Zastępca prezydenta Poznania widzi pozytyw w decyzji Wielkopolskiego Kuratora Oświaty, który skrócił w tym roku czas naboru do szkół średnich. Dzięki temu unikniemy sytuacji, w której na przykład ktoś nie ma miejsca lub nie jest pewny, w której szkole finalnie będzie się uczył i to na kilka dni przed rozpoczęciem roku szkolnego.
Na pewno po pierwszym naborze będzie grupa młodzieży, która nie będzie miała przydziału, ale będzie pula miejsc. Część uczniów może też mieć mniej czasu na załatwienie odpowiednich zaświadczeń lekarskich przez skrócenie czasu. To są jednak sprawy, z którymi musimy się liczyć, ale dążymy do tego, by nie zabrakło miejsc dla uczniów - tłumaczy Wiśniewski.

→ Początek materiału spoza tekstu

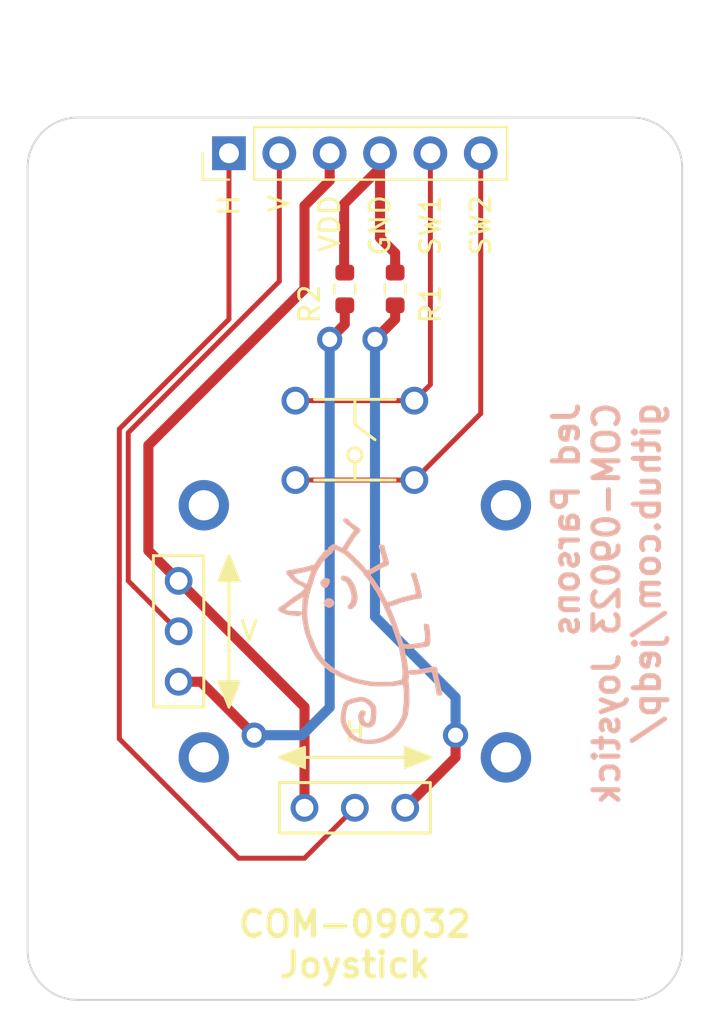
<source format=kicad_pcb>
(kicad_pcb (version 20211014) (generator pcbnew)

  (general
    (thickness 1.6)
  )

  (paper "A4")
  (layers
    (0 "F.Cu" signal)
    (31 "B.Cu" signal)
    (32 "B.Adhes" user "B.Adhesive")
    (33 "F.Adhes" user "F.Adhesive")
    (34 "B.Paste" user)
    (35 "F.Paste" user)
    (36 "B.SilkS" user "B.Silkscreen")
    (37 "F.SilkS" user "F.Silkscreen")
    (38 "B.Mask" user)
    (39 "F.Mask" user)
    (40 "Dwgs.User" user "User.Drawings")
    (41 "Cmts.User" user "User.Comments")
    (42 "Eco1.User" user "User.Eco1")
    (43 "Eco2.User" user "User.Eco2")
    (44 "Edge.Cuts" user)
    (45 "Margin" user)
    (46 "B.CrtYd" user "B.Courtyard")
    (47 "F.CrtYd" user "F.Courtyard")
    (48 "B.Fab" user)
    (49 "F.Fab" user)
    (50 "User.1" user)
    (51 "User.2" user)
    (52 "User.3" user)
    (53 "User.4" user)
    (54 "User.5" user)
    (55 "User.6" user)
    (56 "User.7" user)
    (57 "User.8" user)
    (58 "User.9" user)
  )

  (setup
    (stackup
      (layer "F.SilkS" (type "Top Silk Screen"))
      (layer "F.Paste" (type "Top Solder Paste"))
      (layer "F.Mask" (type "Top Solder Mask") (thickness 0.01))
      (layer "F.Cu" (type "copper") (thickness 0.035))
      (layer "dielectric 1" (type "core") (thickness 1.51) (material "FR4") (epsilon_r 4.5) (loss_tangent 0.02))
      (layer "B.Cu" (type "copper") (thickness 0.035))
      (layer "B.Mask" (type "Bottom Solder Mask") (thickness 0.01))
      (layer "B.Paste" (type "Bottom Solder Paste"))
      (layer "B.SilkS" (type "Bottom Silk Screen"))
      (copper_finish "None")
      (dielectric_constraints no)
    )
    (pad_to_mask_clearance 0)
    (pcbplotparams
      (layerselection 0x00010fc_ffffffff)
      (disableapertmacros false)
      (usegerberextensions false)
      (usegerberattributes true)
      (usegerberadvancedattributes true)
      (creategerberjobfile true)
      (svguseinch false)
      (svgprecision 6)
      (excludeedgelayer true)
      (plotframeref false)
      (viasonmask false)
      (mode 1)
      (useauxorigin false)
      (hpglpennumber 1)
      (hpglpenspeed 20)
      (hpglpendiameter 15.000000)
      (dxfpolygonmode true)
      (dxfimperialunits true)
      (dxfusepcbnewfont true)
      (psnegative false)
      (psa4output false)
      (plotreference true)
      (plotvalue true)
      (plotinvisibletext false)
      (sketchpadsonfab false)
      (subtractmaskfromsilk false)
      (outputformat 1)
      (mirror false)
      (drillshape 1)
      (scaleselection 1)
      (outputdirectory "")
    )
  )

  (net 0 "")
  (net 1 "V")
  (net 2 "H")
  (net 3 "VDD")
  (net 4 "GND")
  (net 5 "SW1")
  (net 6 "SW2")
  (net 7 "Net-(R1-Pad1)")
  (net 8 "Net-(R2-Pad1)")
  (net 9 "unconnected-(U1-Pad9)")

  (footprint "MountingHole:MountingHole_3.2mm_M3" (layer "F.Cu") (at 182.9054 104.14))

  (footprint "Connector_PinHeader_2.54mm:PinHeader_1x06_P2.54mm_Vertical" (layer "F.Cu") (at 163.83 65.3 90))

  (footprint "Joystick:Joystick-COM-09032" (layer "F.Cu") (at 170.18 89.3826))

  (footprint "Resistor_SMD:R_0603_1608Metric" (layer "F.Cu") (at 172.212 72.136 90))

  (footprint "MountingHole:MountingHole_3.2mm_M3" (layer "F.Cu") (at 157.4292 72.39))

  (footprint "MountingHole:MountingHole_3.2mm_M3" (layer "F.Cu") (at 182.9054 72.39))

  (footprint "Resistor_SMD:R_0603_1608Metric" (layer "F.Cu") (at 169.672 72.136 90))

  (footprint "MountingHole:MountingHole_3.2mm_M3" (layer "F.Cu") (at 157.4292 104.14))

  (footprint "LOGO" (layer "B.Cu") (at 170.6 89.5 -90))

  (gr_line (start 186.69 66.04) (end 186.69 105.41) (layer "Edge.Cuts") (width 0.1) (tstamp 181ad646-a19f-4441-8fd3-4d5a56a31a0e))
  (gr_arc (start 186.69 105.41) (mid 185.946051 107.206051) (end 184.15 107.95) (layer "Edge.Cuts") (width 0.1) (tstamp 3802f4ae-cd31-411d-a360-28f236615909))
  (gr_arc (start 156.21 107.95) (mid 154.413949 107.206051) (end 153.67 105.41) (layer "Edge.Cuts") (width 0.1) (tstamp 3f0c947d-4d6c-4380-a1b2-0ad492a5f08a))
  (gr_arc (start 153.67 66.04) (mid 154.413949 64.243949) (end 156.21 63.5) (layer "Edge.Cuts") (width 0.1) (tstamp 49045dc2-c1a4-4d36-a7d2-319e2390640c))
  (gr_line (start 156.21 63.5) (end 184.15 63.5) (layer "Edge.Cuts") (width 0.1) (tstamp 60eea054-1f8a-4471-bd7b-24933669a398))
  (gr_arc (start 184.15 63.5) (mid 185.946051 64.243949) (end 186.69 66.04) (layer "Edge.Cuts") (width 0.1) (tstamp 90079aa5-70b6-4a15-aecd-4246b64a942b))
  (gr_line (start 184.15 107.95) (end 156.21 107.95) (layer "Edge.Cuts") (width 0.1) (tstamp acd9eedc-233c-444d-a4d5-1ebf84e703fd))
  (gr_line (start 153.67 105.41) (end 153.67 66.04) (layer "Edge.Cuts") (width 0.1) (tstamp f3cc8a6b-9d9c-4b83-97dc-b7979fabaaed))
  (gr_text "Jed Parsons\nCOM-09023 Joystick\ngithub.com/jedp/" (at 182.88 77.724 90) (layer "B.SilkS") (tstamp afd9fc52-0913-4ddd-b912-4990dc5f175f)
    (effects (font (size 1.27 1.27) (thickness 0.254)) (justify left mirror))
  )
  (gr_text "H" (at 163.83 67.31 90) (layer "F.SilkS") (tstamp 2c3b2a97-9c60-48f1-ac0e-9a535cfc7314)
    (effects (font (size 1 1) (thickness 0.15)) (justify right))
  )
  (gr_text "VDD" (at 168.91 67.31 90) (layer "F.SilkS") (tstamp 423f24bb-6acf-4117-be34-56f5e40ea09c)
    (effects (font (size 1 1) (thickness 0.15)) (justify right))
  )
  (gr_text "SW2" (at 176.53 67.31 90) (layer "F.SilkS") (tstamp 69e738ce-7e3e-4184-82ac-592ab606f2df)
    (effects (font (size 1 1) (thickness 0.15)) (justify right))
  )
  (gr_text "SW1" (at 173.99 67.31 90) (layer "F.SilkS") (tstamp 77aa374b-c9fa-4fc7-9d6d-27663d5edd6a)
    (effects (font (size 1 1) (thickness 0.15)) (justify right))
  )
  (gr_text "V" (at 166.37 67.31 90) (layer "F.SilkS") (tstamp 87136a28-ee82-468e-81a6-a0a709a97e5b)
    (effects (font (size 1 1) (thickness 0.15)) (justify right))
  )
  (gr_text "COM-09032\nJoystick" (at 170.18 105.156) (layer "F.SilkS") (tstamp b1a12d6c-73e8-4d25-934b-4660e63e156b)
    (effects (font (size 1.27 1.27) (thickness 0.254)))
  )
  (gr_text "GND" (at 171.45 67.31 90) (layer "F.SilkS") (tstamp b7d67d74-c88e-4cec-82d4-f1302cb0c1d6)
    (effects (font (size 1 1) (thickness 0.15)) (justify right))
  )

  (segment (start 158.75 86.8426) (end 158.75 79.375) (width 0.25) (layer "F.Cu") (net 1) (tstamp 2907e1b5-545f-4ae3-990b-33ddb4913d07))
  (segment (start 161.29 89.3826) (end 158.75 86.8426) (width 0.25) (layer "F.Cu") (net 1) (tstamp b05c5628-35b7-4a04-aa5e-d9636c8d1dfb))
  (segment (start 158.75 79.375) (end 166.37 71.755) (width 0.25) (layer "F.Cu") (net 1) (tstamp b660486e-9124-4b19-8c07-d7b8bc73aae8))
  (segment (start 166.37 71.755) (end 166.37 65.3) (width 0.25) (layer "F.Cu") (net 1) (tstamp e6295b9c-bf21-4dd9-a795-7dd1eeccceee))
  (segment (start 163.83 73.658604) (end 158.3 79.188604) (width 0.25) (layer "F.Cu") (net 2) (tstamp 3c8f5a7d-1d4d-491a-8c0c-9e130a0b59b8))
  (segment (start 158.3 79.188604) (end 158.3 94.8) (width 0.25) (layer "F.Cu") (net 2) (tstamp 3d3ecb76-2313-49a2-92b8-3392d78eb55c))
  (segment (start 163.83 65.3) (end 163.83 73.658604) (width 0.25) (layer "F.Cu") (net 2) (tstamp 4028c933-353d-40a9-84f2-8ba1f6a36d58))
  (segment (start 164.3126 100.8126) (end 167.64 100.8126) (width 0.25) (layer "F.Cu") (net 2) (tstamp 46e1988a-7cca-4958-b22d-b3011a6f4a70))
  (segment (start 167.64 100.8126) (end 170.18 98.2726) (width 0.25) (layer "F.Cu") (net 2) (tstamp 9a9c0ffc-c765-4cfe-b78c-dd8c571a7ee0))
  (segment (start 158.3 94.8) (end 164.3126 100.8126) (width 0.25) (layer "F.Cu") (net 2) (tstamp ffe07be0-4a55-45b7-b2e0-b1753a4e5b6e))
  (segment (start 167.64 67.945) (end 167.64 72.136) (width 0.508) (layer "F.Cu") (net 3) (tstamp 10e8a6f0-3d4c-41b7-b5df-7861ca13c794))
  (segment (start 168.91 66.675) (end 167.64 67.945) (width 0.508) (layer "F.Cu") (net 3) (tstamp 15a7c366-b70e-438e-a032-514231d09487))
  (segment (start 168.91 65.3) (end 168.91 66.675) (width 0.508) (layer "F.Cu") (net 3) (tstamp 6464a509-b7ac-41b3-be89-5a880b77e574))
  (segment (start 167.64 72.136) (end 159.766 80.01) (width 0.508) (layer "F.Cu") (net 3) (tstamp 65009876-b5a0-43c4-a254-68f69f33832d))
  (segment (start 167.64 93.1926) (end 167.64 98.2726) (width 0.508) (layer "F.Cu") (net 3) (tstamp 714a7ced-ba19-4ac9-9d87-7023a37a0c47))
  (segment (start 161.29 86.8426) (end 167.64 93.1926) (width 0.508) (layer "F.Cu") (net 3) (tstamp c3fd5b72-6302-44e9-8d2d-358585612ef5))
  (segment (start 159.766 85.3186) (end 161.29 86.8426) (width 0.508) (layer "F.Cu") (net 3) (tstamp e113f2f3-63b3-476d-9887-cc7ba2f272b1))
  (segment (start 159.766 80.01) (end 159.766 85.3186) (width 0.508) (layer "F.Cu") (net 3) (tstamp eb89c09a-e054-47df-880c-52ee8c3bbc5f))
  (segment (start 169.64 67.85) (end 169.64 71.237) (width 0.508) (layer "F.Cu") (net 4) (tstamp 019ac039-96c9-4a51-a5d9-58757d46cce5))
  (segment (start 171.45 66.04) (end 169.64 67.85) (width 0.508) (layer "F.Cu") (net 4) (tstamp 2e2af431-b5ea-4ee0-ae9a-2ca47125ef37))
  (segment (start 171.45 65.3) (end 171.45 69.565) (width 0.508) (layer "F.Cu") (net 4) (tstamp 4b6b3698-d98b-42cf-af99-33e0ad322ba1))
  (segment (start 171.45 69.565) (end 172.212 70.327) (width 0.508) (layer "F.Cu") (net 4) (tstamp 690cbe40-5c29-4fbb-98bc-0188dc77b676))
  (segment (start 171.45 65.3) (end 171.45 66.04) (width 0.508) (layer "F.Cu") (net 4) (tstamp 8f1b70fb-5890-4081-a1d1-d672a6bb95ac))
  (segment (start 169.64 71.237) (end 169.672 71.237) (width 0.508) (layer "F.Cu") (net 4) (tstamp c030f356-279b-441c-8784-14ce34cf9fa2))
  (segment (start 172.212 70.327) (end 172.212 71.237) (width 0.508) (layer "F.Cu") (net 4) (tstamp cb15db92-c500-4601-b131-edadfaba68b4))
  (segment (start 167.18 77.7626) (end 173.18 77.7626) (width 0.25) (layer "F.Cu") (net 5) (tstamp 28ff9e94-5863-4883-a60f-dc716458a53f))
  (segment (start 173.99 76.9526) (end 173.18 77.7626) (width 0.25) (layer "F.Cu") (net 5) (tstamp a25b275c-9ad3-497d-bad5-f920acbdd9e3))
  (segment (start 173.99 65.3) (end 173.99 76.9526) (width 0.25) (layer "F.Cu") (net 5) (tstamp cf24ced9-9036-42dc-b738-791979ce8025))
  (segment (start 167.18 81.7626) (end 173.18 81.7626) (width 0.25) (layer "F.Cu") (net 6) (tstamp 71109c69-f7d9-46b8-8169-468c37741684))
  (segment (start 176.53 65.3) (end 176.53 78.4126) (width 0.25) (layer "F.Cu") (net 6) (tstamp 9c69d89e-0a68-4f7c-82ad-0354ba5174b3))
  (segment (start 176.53 78.4126) (end 173.18 81.7626) (width 0.25) (layer "F.Cu") (net 6) (tstamp bdfb3f8d-5d33-4c98-944f-f307715e0e64))
  (segment (start 172.212 73.66) (end 171.196 74.676) (width 0.508) (layer "F.Cu") (net 7) (tstamp 123e906c-b860-4cce-bf17-504fba146267))
  (segment (start 175.26 94.615) (end 175.26 95.7326) (width 0.508) (layer "F.Cu") (net 7) (tstamp 4e4f54ab-1db9-4446-9906-9214df4e1741))
  (segment (start 175.26 95.7326) (end 172.72 98.2726) (width 0.508) (layer "F.Cu") (net 7) (tstamp a2e68f54-b14f-4bcc-b32a-a5f3ee2f3359))
  (segment (start 172.212 72.961) (end 172.212 73.66) (width 0.508) (layer "F.Cu") (net 7) (tstamp eebea987-61a0-40c5-a216-3e5000c242fe))
  (via (at 175.26 94.615) (size 1.27) (drill 0.762) (layers "F.Cu" "B.Cu") (free) (net 7) (tstamp 17dcdb23-13ae-4102-bc6a-7999dece40d1))
  (via (at 171.196 74.676) (size 1.27) (drill 0.762) (layers "F.Cu" "B.Cu") (net 7) (tstamp 49f04629-548e-4034-974b-1c24c70a81a9))
  (segment (start 175.26 92.71) (end 171.196 88.646) (width 0.508) (layer "B.Cu") (net 7) (tstamp 2b26e0c5-bddb-4122-b4e7-51badefc0e06))
  (segment (start 175.26 94.615) (end 175.26 92.71) (width 0.508) (layer "B.Cu") (net 7) (tstamp a028d036-f9cd-4f56-a3fa-436cd1817a63))
  (segment (start 171.196 88.646) (end 171.196 74.612) (width 0.508) (layer "B.Cu") (net 7) (tstamp ae000cdf-e70f-433c-ba4e-bacbe7da6a5a))
  (segment (start 162.4076 91.9226) (end 165.1 94.615) (width 0.508) (layer "F.Cu") (net 8) (tstamp 0435eacb-f151-4aaf-9876-fe89f101c7a4))
  (segment (start 161.29 91.9226) (end 162.4076 91.9226) (width 0.508) (layer "F.Cu") (net 8) (tstamp 07e183b7-f727-4f3d-8427-85fe1efc92c1))
  (segment (start 169.672 73.914) (end 169.672 72.961) (width 0.508) (layer "F.Cu") (net 8) (tstamp 376dd05c-821d-458a-b0d2-27e8a4ddb1ed))
  (segment (start 168.91 74.676) (end 169.672 73.914) (width 0.508) (layer "F.Cu") (net 8) (tstamp 42295127-b1c1-4514-92d0-2a20c0d28279))
  (via (at 165.1 94.615) (size 1.27) (drill 0.762) (layers "F.Cu" "B.Cu") (free) (net 8) (tstamp 4398b672-2b61-4884-b785-c83e2af98467))
  (via (at 168.91 74.676) (size 1.27) (drill 0.762) (layers "F.Cu" "B.Cu") (net 8) (tstamp fc6147b0-b05d-4af2-9f99-a6b5b0bef4c4))
  (segment (start 168.91 93.218) (end 167.513 94.615) (width 0.508) (layer "B.Cu") (net 8) (tstamp 0a883a4d-bb83-41d6-9e79-a4c8c9ae8dc4))
  (segment (start 168.91 74.676) (end 168.91 93.218) (width 0.508) (layer "B.Cu") (net 8) (tstamp 7296d210-1577-45a3-bd15-bc19c83bfa84))
  (segment (start 167.513 94.615) (end 165.1 94.615) (width 0.508) (layer "B.Cu") (net 8) (tstamp de2eada1-7f8a-4631-8539-e2a1171273d1))

)

</source>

Na pytanie o to, czy napływ uczniów z Ukrainy jest wyzwaniem dla urzędników Wiśniewski odpowiada następująco: Bierzemy pod uwagę młodzież ukraińską. Mamy kilkuset takich uczniów. To wszystko musi jednak uwzględniać też państwo. Rodzice też muszą mieć świadomość, że my nie działamy w próżni. Brakuje nauczycieli. Możemy stworzyć miejsca, dopchnąć kolanem miejsca, stoliki, ale musi jeszcze ktoś uczyć. Znamy sytuację w polskiej oświacie. Nauczyciele są niedoceniani. Narosło wiele spraw i musimy się z tym mierzyć. Z kolei za rok będzie o połowę mniej uczniów. I wtedy grozi nam sytuacja, w której będzie więcej szkół i miejsc w nich niż uczniów kandydyjących - dodaje zastępca prezydenta Poznania, Mariusz Wiśniewski.